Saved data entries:
+===+
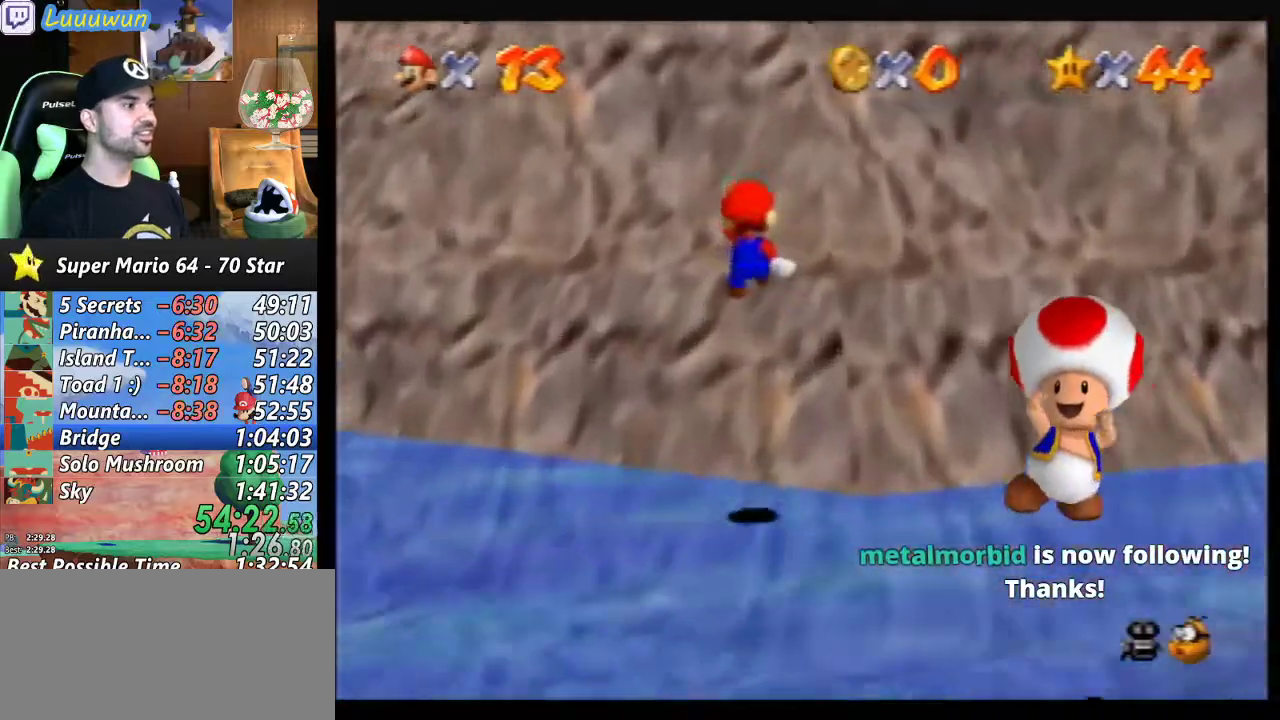
{"buttons": [], "left_stick": "up", "events": []}
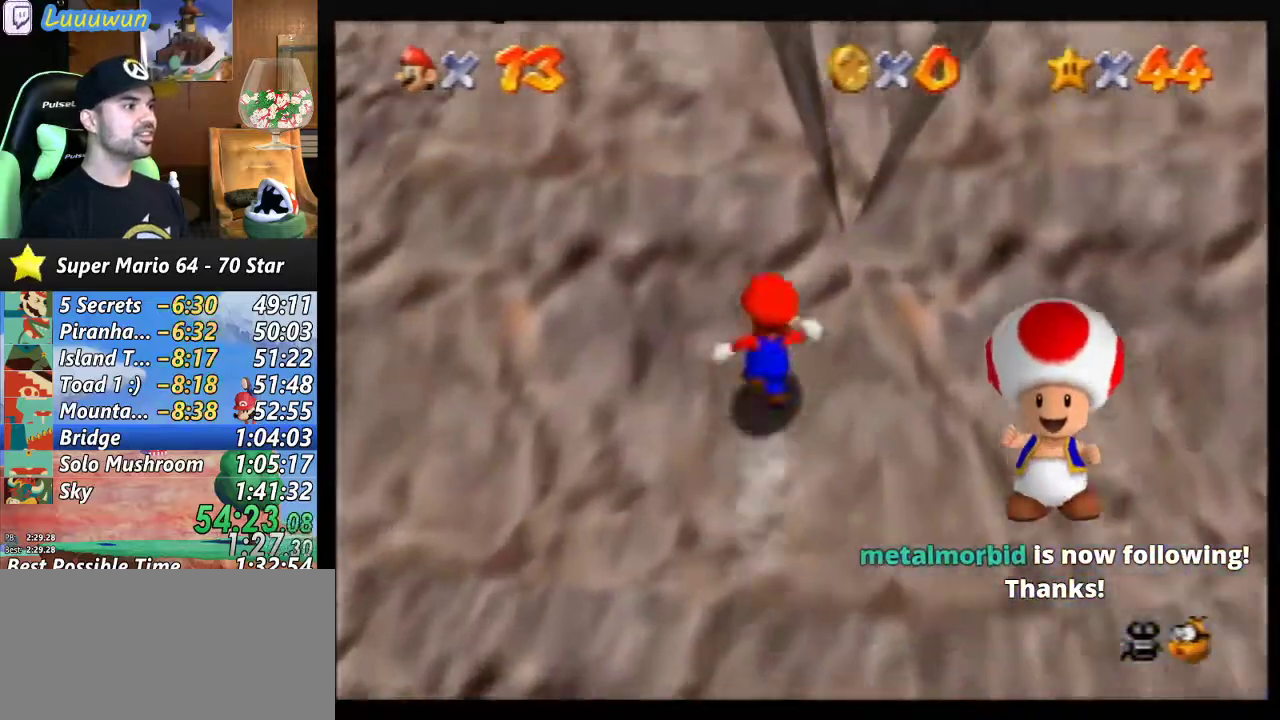
{"buttons": ["B"], "left_stick": "up-right", "events": [[100, "left_stick", "up-right"], [167, "B", "down"]]}
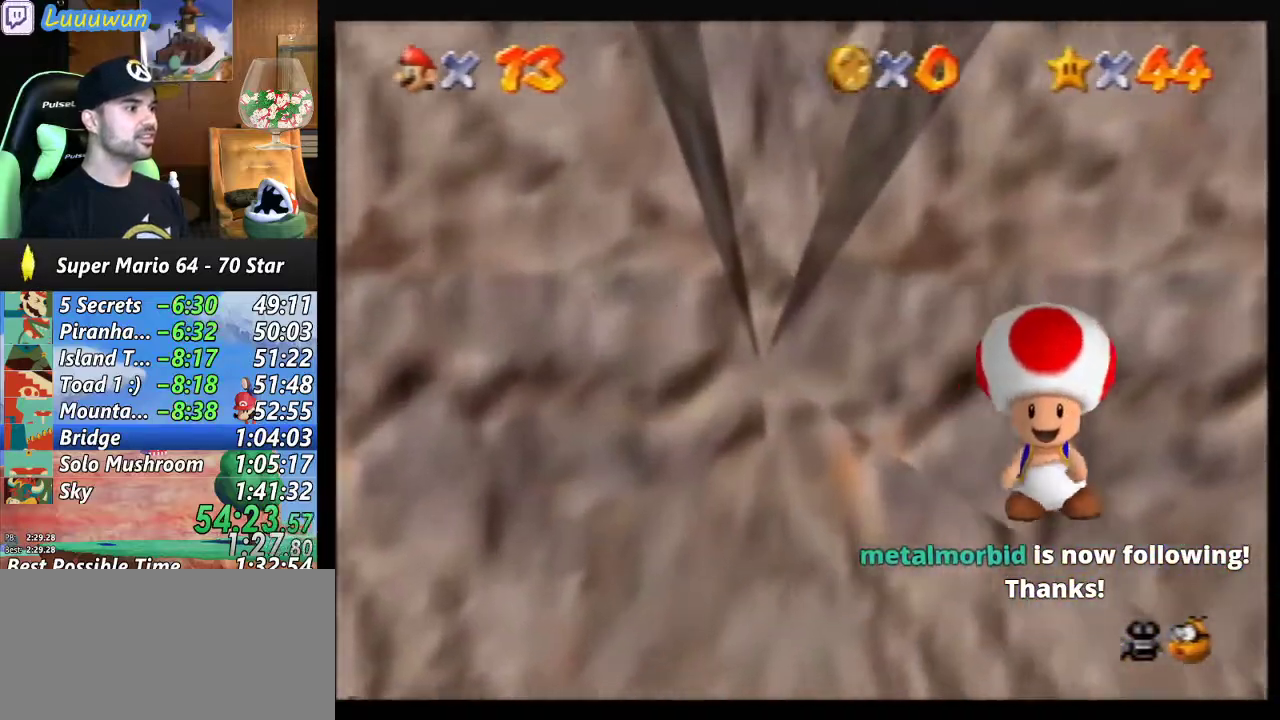
{"buttons": [], "left_stick": "down-right", "events": [[100, "B", "up"], [200, "left_stick", "center"], [367, "C_LEFT", "down"], [400, "left_stick", "down-right"], [467, "C_LEFT", "up"]]}
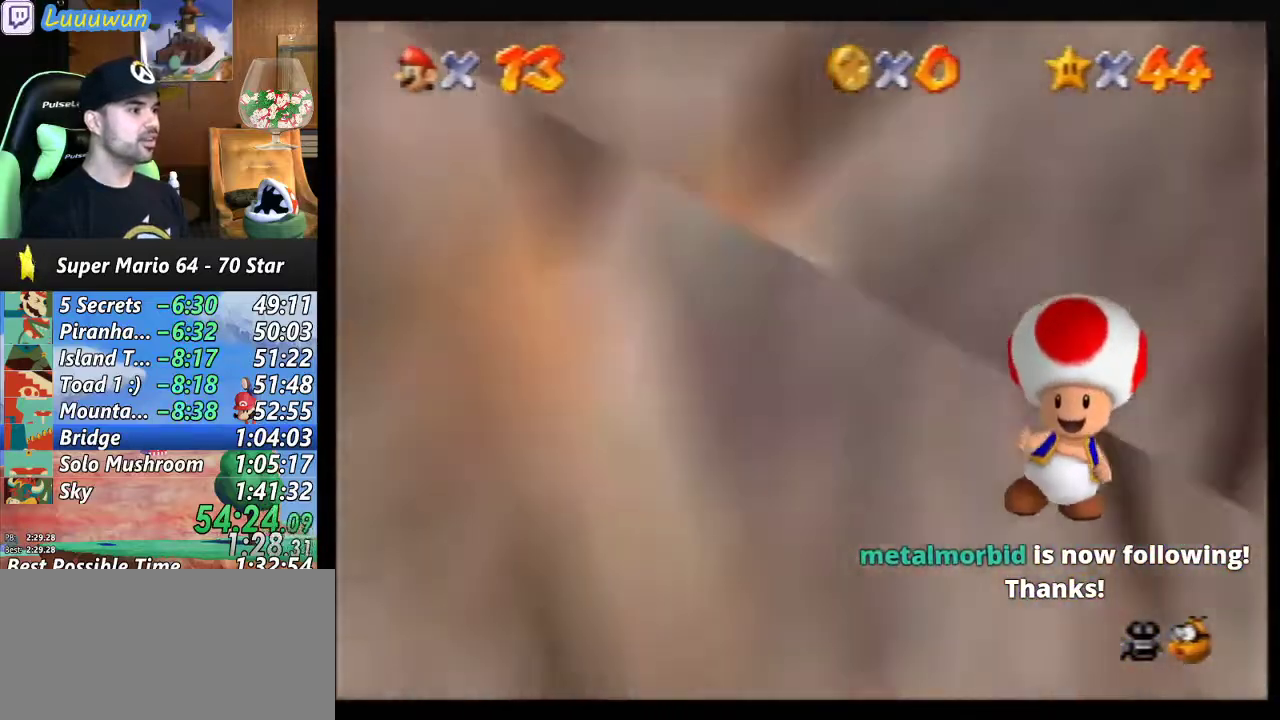
{"buttons": [], "left_stick": "down-right", "events": []}
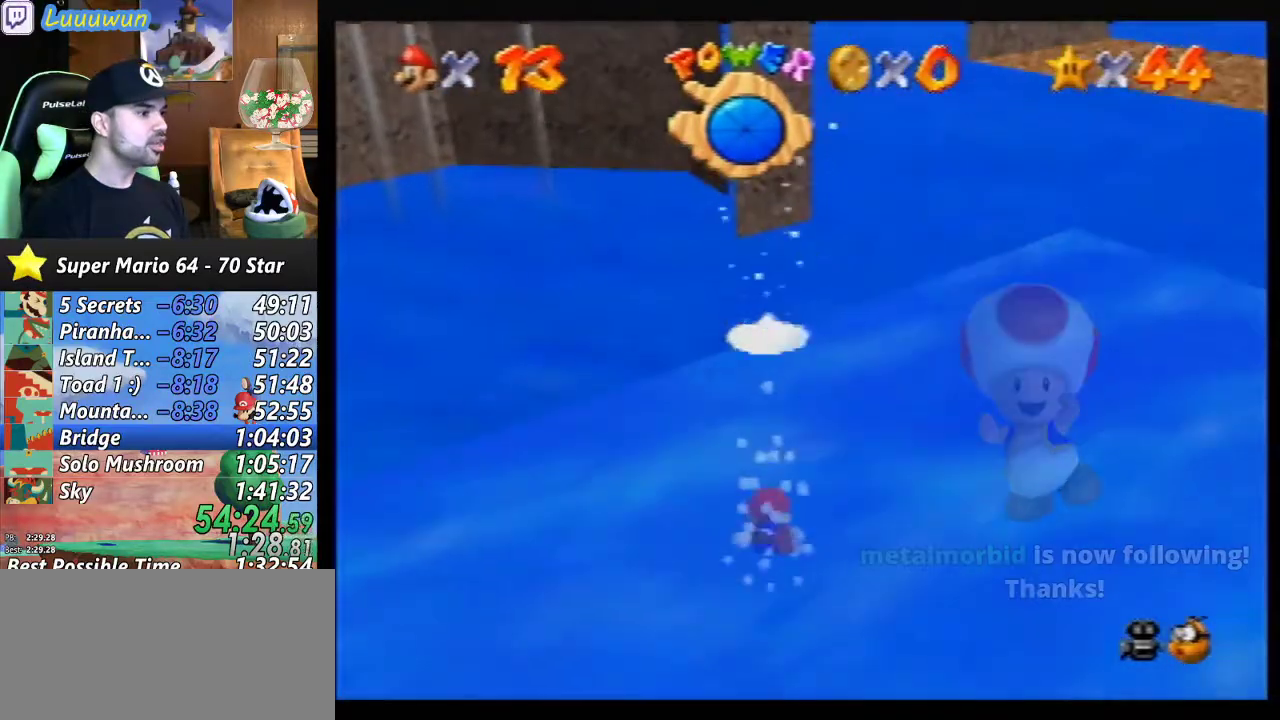
{"buttons": ["C_LEFT"], "left_stick": "down-right", "events": [[467, "C_LEFT", "down"]]}
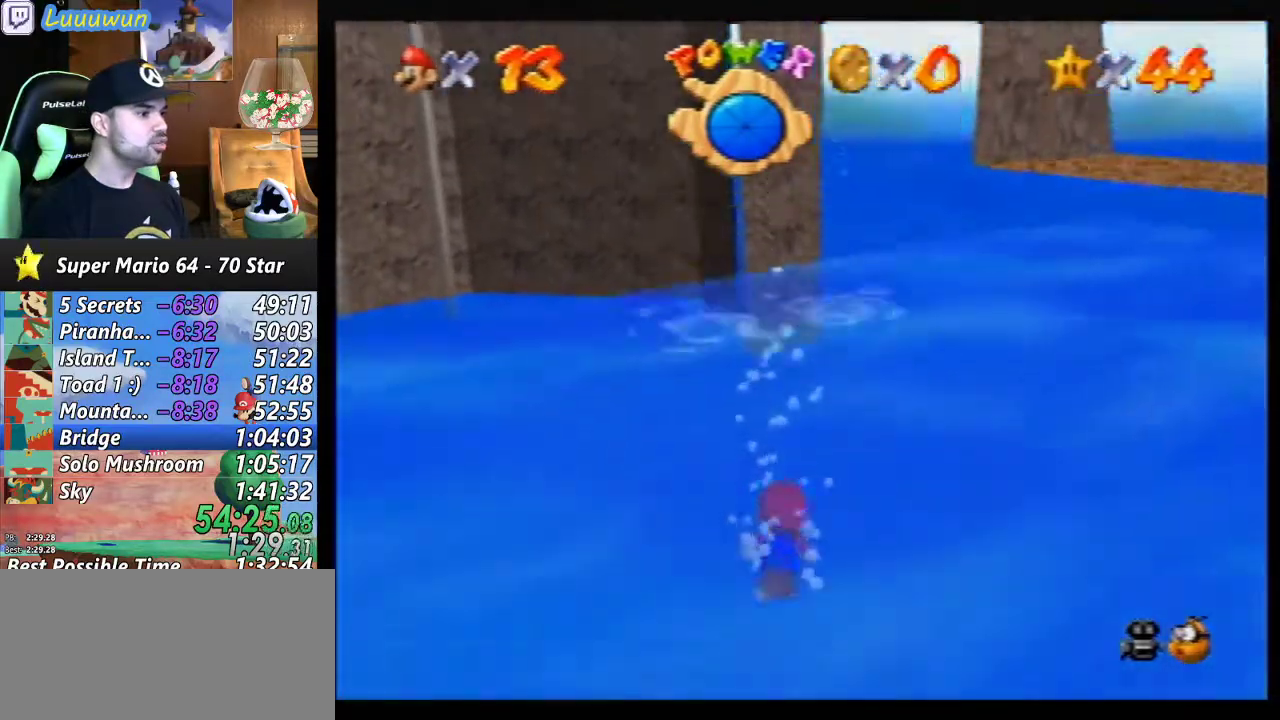
{"buttons": [], "left_stick": "down-right", "events": [[100, "C_LEFT", "up"]]}
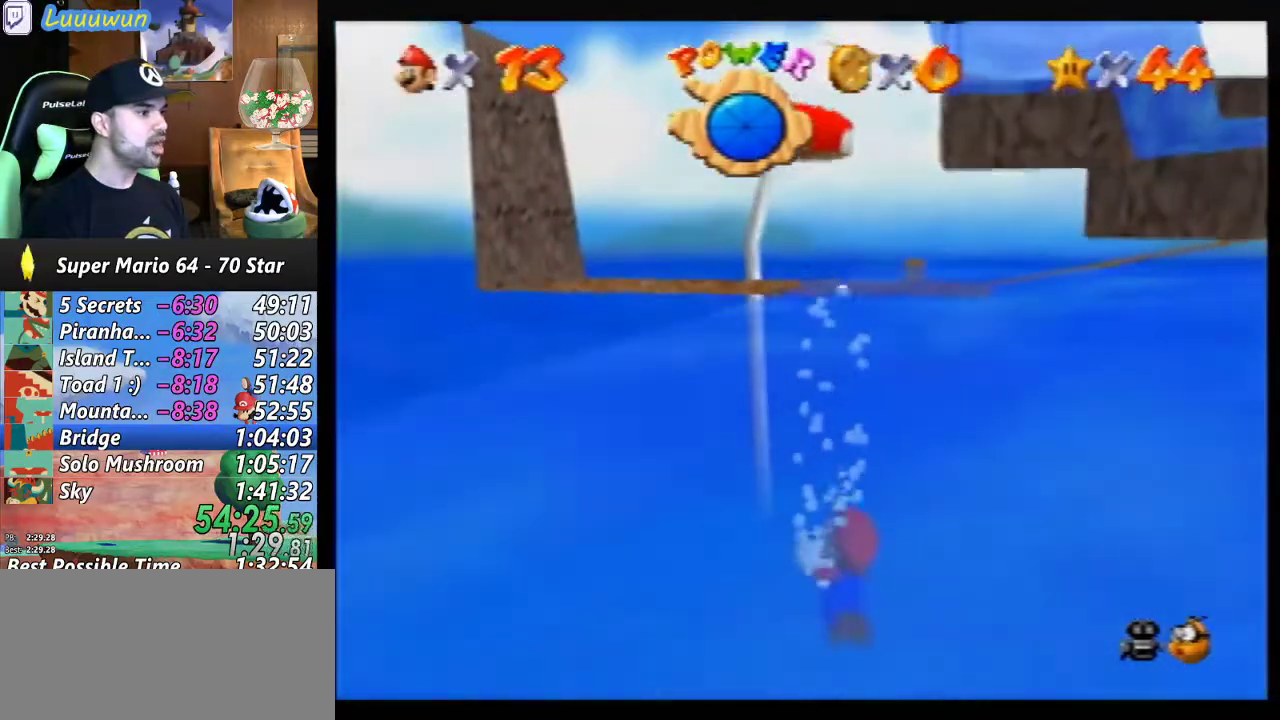
{"buttons": [], "left_stick": "center", "events": [[167, "A", "down"], [367, "A", "up"], [400, "left_stick", "center"]]}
+===+
To do: The pictures alone are to be left out when the data above is copied; all else must match exactly.

Answer to this exercise:
{"buttons": [], "left_stick": "up", "events": []}
{"buttons": ["B"], "left_stick": "up-right", "events": [[100, "left_stick", "up-right"], [167, "B", "down"]]}
{"buttons": [], "left_stick": "down-right", "events": [[100, "B", "up"], [200, "left_stick", "center"], [367, "C_LEFT", "down"], [400, "left_stick", "down-right"], [467, "C_LEFT", "up"]]}
{"buttons": [], "left_stick": "down-right", "events": []}
{"buttons": ["C_LEFT"], "left_stick": "down-right", "events": [[467, "C_LEFT", "down"]]}
{"buttons": [], "left_stick": "down-right", "events": [[100, "C_LEFT", "up"]]}
{"buttons": [], "left_stick": "center", "events": [[167, "A", "down"], [367, "A", "up"], [400, "left_stick", "center"]]}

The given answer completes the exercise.